About the Town/History
The Town of Strasburg is located in north-central Shenandoah County at the northern end of the Shenandoah Valley. It is the largest of the six communities in Shenandoah County and is part of the Davis Magisterial District. The town lies on the North Fork of the Shenandoah River in a small basin formed by the river as it loops through the Valley with one of its major loops creating a peninsula just south of town known as Sandy Hook. Geographically the town is generally surrounded by natural barriers with the Shenandoah River and Three Top Mountain lying to the south and east, and historic Cedar Creek and Little North Mountain lying to the north and west.
The town's early growth and settlement was primarily due to its location at the crossroads of major routes of travel and this is still true today. U.S. Route 11 and State Route 55 intersect in the center of town and Interstate 81 is located approximately one and one-half (1 1/2) miles to the west and north of the downtown with two interchanges serving the town. Interstate 66 joins Interstate 81 about four miles north of town and provides direct access to the Washington, D.C. Metropolitan area. The town is located ten miles west of Front Royal, 81 miles west of Washington, D.C., 18 miles south of Winchester, and 15 miles east of the West Virginia State Line.
The Town of Strasburg was charted in 1761 and incorporated in 1922. It is well known for its pottery, antiques, Civil War history, and breathtaking views. The pottery industry began circa 1761 with at least seventeen potters producing earthen and stoneware commercially. The Strasburg Museum building was constructed in 1891 for use as a steam pottery until circa 1909 when the last pottery was closed. In 1913, the Southern Railroad Company purchased the building and it served as a freight and passenger depot until the 1960s. It later became a museum and opened to the public as a National Historic Landmark in 1970. Displays include a large collection of original Strasburg Pottery, antiques, Civil War articles, Native American artifacts, farm tools, a red caboose, and a working model railroad depicting Strasburg and the Southern Railway in the 1930s.
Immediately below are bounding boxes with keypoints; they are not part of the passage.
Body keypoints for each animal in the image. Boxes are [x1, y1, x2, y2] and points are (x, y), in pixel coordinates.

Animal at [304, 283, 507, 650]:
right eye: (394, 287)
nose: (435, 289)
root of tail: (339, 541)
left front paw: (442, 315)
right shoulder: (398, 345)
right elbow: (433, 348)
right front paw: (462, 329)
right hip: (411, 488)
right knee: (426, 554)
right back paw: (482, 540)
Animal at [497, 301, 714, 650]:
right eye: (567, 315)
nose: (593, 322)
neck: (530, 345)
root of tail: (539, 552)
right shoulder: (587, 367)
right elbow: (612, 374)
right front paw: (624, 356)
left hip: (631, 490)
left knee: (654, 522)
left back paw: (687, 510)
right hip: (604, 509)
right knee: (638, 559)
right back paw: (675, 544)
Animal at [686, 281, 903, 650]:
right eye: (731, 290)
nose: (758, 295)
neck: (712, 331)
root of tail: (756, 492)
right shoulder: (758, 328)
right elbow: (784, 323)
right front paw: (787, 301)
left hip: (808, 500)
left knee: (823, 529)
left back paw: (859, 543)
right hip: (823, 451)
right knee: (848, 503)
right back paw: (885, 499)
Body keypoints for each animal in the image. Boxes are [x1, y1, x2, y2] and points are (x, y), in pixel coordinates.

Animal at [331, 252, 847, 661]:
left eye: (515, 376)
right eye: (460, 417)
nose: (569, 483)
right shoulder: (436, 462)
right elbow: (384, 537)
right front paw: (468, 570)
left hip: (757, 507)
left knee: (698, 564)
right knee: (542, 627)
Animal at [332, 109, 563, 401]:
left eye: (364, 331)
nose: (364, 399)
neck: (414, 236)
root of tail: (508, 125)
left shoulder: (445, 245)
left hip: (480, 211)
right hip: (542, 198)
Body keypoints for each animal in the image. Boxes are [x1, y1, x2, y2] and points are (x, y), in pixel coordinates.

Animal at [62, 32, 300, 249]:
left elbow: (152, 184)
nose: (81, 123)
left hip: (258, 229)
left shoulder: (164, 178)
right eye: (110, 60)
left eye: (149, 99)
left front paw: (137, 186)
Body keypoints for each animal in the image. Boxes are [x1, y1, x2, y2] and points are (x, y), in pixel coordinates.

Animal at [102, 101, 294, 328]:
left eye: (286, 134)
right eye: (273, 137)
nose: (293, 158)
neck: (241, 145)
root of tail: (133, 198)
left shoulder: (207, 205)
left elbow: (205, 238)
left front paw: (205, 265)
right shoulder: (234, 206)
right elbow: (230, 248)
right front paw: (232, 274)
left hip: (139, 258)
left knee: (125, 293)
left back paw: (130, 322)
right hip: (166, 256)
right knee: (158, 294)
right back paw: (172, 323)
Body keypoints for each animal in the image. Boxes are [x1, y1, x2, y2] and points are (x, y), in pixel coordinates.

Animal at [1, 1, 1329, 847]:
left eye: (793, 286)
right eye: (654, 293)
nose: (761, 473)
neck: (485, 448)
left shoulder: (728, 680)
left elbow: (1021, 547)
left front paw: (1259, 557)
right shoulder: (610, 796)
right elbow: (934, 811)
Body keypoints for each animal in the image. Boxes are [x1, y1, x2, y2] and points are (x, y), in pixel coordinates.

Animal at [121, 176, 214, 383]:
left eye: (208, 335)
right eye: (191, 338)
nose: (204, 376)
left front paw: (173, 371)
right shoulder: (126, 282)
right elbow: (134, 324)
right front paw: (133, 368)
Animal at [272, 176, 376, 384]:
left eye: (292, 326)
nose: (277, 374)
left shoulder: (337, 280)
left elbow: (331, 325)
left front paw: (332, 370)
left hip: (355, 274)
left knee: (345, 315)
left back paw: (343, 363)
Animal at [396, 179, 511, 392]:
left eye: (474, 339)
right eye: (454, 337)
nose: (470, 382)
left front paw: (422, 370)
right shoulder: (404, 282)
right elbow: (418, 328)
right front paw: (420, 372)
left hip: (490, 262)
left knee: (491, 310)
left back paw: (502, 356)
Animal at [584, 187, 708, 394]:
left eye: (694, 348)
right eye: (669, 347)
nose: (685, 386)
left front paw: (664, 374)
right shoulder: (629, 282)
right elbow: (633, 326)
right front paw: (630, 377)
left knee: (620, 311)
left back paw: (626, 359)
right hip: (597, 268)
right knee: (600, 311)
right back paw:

Strasburg was an important part of the Valley Campaign in the early part of the Civil War and Stonewall Jackson knew its streets and often used its hostelry. It was he who made Strasburg "the fountainhead of Rail Traffic for the South", when he captured enemy engines in Martinsburg, West Virginia and pulled them by horsepower across roads to return them to the rails in Strasburg. From there they were sent south for the Confederate cause. During the closing phases of the war Strasburg was again in the midst of the action. It is between Cedar Creek Battlefield on the north and Fisher's Hill Battlefield of the south, both accessible to the public with interpretive material. It is in the heart of the counties burned by Sheridan to eliminate the productivity of this "breadbasket of the Confederacy".
Strasburg is nestled in the valley of the Shenandoah River with vistas of Massanutten Mountain and the Allegheny foothills.